Nicolas Thys | 31 décembre 2007
Nicolas Thys | 31 décembre 2007

Symphonie magique est surtout l'occasion de voir défiler certains grands noms de la chanson et de la danse afro-américaine des années 30-40 à l'instar de Fats Waller ou Cab Calloway, et d'admirer la gracieuse Lena Horne, véritable plaisir pour les yeux. Le film en lui-même relève davantage du music hall filmé et d'un vague assemblage de numéros disparates que d'un véritable spectacle cinématographique. Le scénario est très mince : un homme raconte son histoire et entre chaque chant et numéro de danse quelques secondes de dialogues qui permettent de sauter d'une séquence à l'autre.

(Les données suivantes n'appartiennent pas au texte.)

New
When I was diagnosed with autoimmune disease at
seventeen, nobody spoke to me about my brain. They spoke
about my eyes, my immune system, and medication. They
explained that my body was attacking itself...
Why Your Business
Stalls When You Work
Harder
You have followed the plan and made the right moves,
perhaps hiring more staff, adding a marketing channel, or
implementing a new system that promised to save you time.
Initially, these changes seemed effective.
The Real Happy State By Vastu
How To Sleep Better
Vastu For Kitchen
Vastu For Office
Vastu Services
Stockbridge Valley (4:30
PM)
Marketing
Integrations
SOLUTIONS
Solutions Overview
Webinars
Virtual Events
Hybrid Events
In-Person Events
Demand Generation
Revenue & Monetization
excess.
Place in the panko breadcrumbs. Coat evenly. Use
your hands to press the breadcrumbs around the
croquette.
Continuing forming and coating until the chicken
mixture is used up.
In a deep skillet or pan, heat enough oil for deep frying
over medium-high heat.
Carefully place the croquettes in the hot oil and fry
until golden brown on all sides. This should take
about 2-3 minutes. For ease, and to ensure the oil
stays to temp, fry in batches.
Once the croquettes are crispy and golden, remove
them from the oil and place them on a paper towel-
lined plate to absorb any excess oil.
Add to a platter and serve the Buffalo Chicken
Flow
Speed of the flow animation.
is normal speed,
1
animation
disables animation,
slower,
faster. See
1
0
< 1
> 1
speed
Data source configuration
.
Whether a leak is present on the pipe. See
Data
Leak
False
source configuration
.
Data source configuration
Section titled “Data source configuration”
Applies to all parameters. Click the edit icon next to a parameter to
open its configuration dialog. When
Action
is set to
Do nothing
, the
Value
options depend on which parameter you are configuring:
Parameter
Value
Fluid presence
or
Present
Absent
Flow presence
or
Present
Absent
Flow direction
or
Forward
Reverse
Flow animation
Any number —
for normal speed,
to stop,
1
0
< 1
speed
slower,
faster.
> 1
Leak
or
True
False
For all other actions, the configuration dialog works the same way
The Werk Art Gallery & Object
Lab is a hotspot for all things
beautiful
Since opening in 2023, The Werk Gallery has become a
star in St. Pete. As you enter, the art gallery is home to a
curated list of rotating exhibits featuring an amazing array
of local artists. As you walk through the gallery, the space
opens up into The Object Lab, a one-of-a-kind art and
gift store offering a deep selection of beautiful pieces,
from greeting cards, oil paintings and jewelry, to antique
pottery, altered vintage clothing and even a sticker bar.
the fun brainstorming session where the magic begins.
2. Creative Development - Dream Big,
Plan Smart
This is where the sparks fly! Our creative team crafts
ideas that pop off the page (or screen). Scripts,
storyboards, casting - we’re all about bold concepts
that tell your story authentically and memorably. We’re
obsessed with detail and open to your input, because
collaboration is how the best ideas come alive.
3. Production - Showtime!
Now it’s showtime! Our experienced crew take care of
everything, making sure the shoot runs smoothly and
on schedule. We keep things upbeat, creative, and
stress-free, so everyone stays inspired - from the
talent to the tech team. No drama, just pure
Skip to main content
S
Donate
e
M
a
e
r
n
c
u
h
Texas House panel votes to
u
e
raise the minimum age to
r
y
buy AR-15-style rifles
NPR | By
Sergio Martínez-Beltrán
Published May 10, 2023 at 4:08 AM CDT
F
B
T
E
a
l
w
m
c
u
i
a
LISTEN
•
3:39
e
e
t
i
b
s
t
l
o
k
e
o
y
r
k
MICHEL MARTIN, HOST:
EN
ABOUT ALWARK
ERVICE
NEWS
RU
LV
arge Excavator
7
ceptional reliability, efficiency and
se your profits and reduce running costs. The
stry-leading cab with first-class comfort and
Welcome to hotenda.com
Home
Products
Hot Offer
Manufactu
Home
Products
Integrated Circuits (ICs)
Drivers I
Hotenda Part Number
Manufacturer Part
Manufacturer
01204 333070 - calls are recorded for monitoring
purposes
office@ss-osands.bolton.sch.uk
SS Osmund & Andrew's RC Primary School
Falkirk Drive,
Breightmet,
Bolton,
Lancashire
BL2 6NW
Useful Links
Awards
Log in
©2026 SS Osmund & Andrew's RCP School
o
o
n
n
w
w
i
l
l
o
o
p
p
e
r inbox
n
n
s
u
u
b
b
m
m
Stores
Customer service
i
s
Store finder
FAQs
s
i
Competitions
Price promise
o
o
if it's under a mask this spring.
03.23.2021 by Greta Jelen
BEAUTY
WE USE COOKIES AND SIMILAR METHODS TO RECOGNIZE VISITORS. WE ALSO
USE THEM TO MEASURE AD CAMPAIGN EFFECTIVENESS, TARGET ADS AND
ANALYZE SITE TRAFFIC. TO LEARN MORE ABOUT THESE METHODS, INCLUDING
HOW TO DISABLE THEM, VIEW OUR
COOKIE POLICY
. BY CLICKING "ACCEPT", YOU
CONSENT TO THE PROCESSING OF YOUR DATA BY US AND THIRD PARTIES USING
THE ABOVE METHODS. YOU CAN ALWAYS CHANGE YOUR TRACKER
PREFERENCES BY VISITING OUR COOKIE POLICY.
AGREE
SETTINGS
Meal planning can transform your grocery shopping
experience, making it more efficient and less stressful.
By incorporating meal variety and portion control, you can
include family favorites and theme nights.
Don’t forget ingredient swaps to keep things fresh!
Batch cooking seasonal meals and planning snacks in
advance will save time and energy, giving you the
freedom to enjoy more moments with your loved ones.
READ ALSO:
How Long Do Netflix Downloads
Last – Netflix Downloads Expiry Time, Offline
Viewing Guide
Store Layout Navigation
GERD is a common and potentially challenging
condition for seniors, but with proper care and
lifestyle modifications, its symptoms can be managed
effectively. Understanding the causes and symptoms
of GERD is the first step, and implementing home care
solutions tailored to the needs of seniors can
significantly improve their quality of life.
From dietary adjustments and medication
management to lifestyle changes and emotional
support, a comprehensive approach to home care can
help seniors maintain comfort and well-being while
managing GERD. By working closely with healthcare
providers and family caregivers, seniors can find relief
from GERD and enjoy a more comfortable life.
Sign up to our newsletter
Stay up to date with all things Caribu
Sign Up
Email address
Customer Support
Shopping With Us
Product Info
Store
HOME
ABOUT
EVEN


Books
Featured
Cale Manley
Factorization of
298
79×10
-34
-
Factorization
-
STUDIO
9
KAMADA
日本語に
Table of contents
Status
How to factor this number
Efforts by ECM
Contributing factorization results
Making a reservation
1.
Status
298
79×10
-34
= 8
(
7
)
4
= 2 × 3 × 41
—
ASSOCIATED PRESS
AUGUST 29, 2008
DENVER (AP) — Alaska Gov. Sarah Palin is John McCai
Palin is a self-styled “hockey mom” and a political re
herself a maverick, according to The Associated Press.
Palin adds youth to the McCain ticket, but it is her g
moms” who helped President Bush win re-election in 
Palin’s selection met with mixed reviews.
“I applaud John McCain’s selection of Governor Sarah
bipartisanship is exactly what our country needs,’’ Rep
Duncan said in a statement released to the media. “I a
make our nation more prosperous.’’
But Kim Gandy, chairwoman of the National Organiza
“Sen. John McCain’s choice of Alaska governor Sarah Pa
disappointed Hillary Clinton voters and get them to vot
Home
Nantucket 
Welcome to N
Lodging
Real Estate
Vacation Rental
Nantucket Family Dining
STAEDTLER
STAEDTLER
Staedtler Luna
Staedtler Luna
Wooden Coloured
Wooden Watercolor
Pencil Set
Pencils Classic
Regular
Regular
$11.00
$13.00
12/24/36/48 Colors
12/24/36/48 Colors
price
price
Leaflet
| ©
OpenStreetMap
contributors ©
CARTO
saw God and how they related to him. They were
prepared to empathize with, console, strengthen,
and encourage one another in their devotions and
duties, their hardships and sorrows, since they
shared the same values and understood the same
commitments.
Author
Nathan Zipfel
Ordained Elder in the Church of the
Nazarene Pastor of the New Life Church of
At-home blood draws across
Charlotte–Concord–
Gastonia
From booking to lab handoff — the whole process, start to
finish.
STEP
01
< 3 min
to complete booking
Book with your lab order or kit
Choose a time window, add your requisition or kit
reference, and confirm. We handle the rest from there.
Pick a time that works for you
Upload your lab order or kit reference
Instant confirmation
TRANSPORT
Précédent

Quelques répliques comiques, un excellent numéro sur la chanson qui donne son titre original au film, Stormy weather, mais le reste est assez fade, du sous Busby Berkeley en somme. La caméra, peu mobile, se contente souvent de suivre les danseurs dans leur numéro sans grande recherche dans les chorégraphies ni dans la mise en scène à une ou deux exceptions près. L'histoire d'amour est également bâclée et inutile. Le seul véritable intérêt d'un tel film aujourd'hui est documentaire car il est rare de pouvoir observer quelques uns de plus grands noms du music hall, dont on ne connaît plus la carrière qu'à travers disques et photos, dans leur véritable élément : la scène.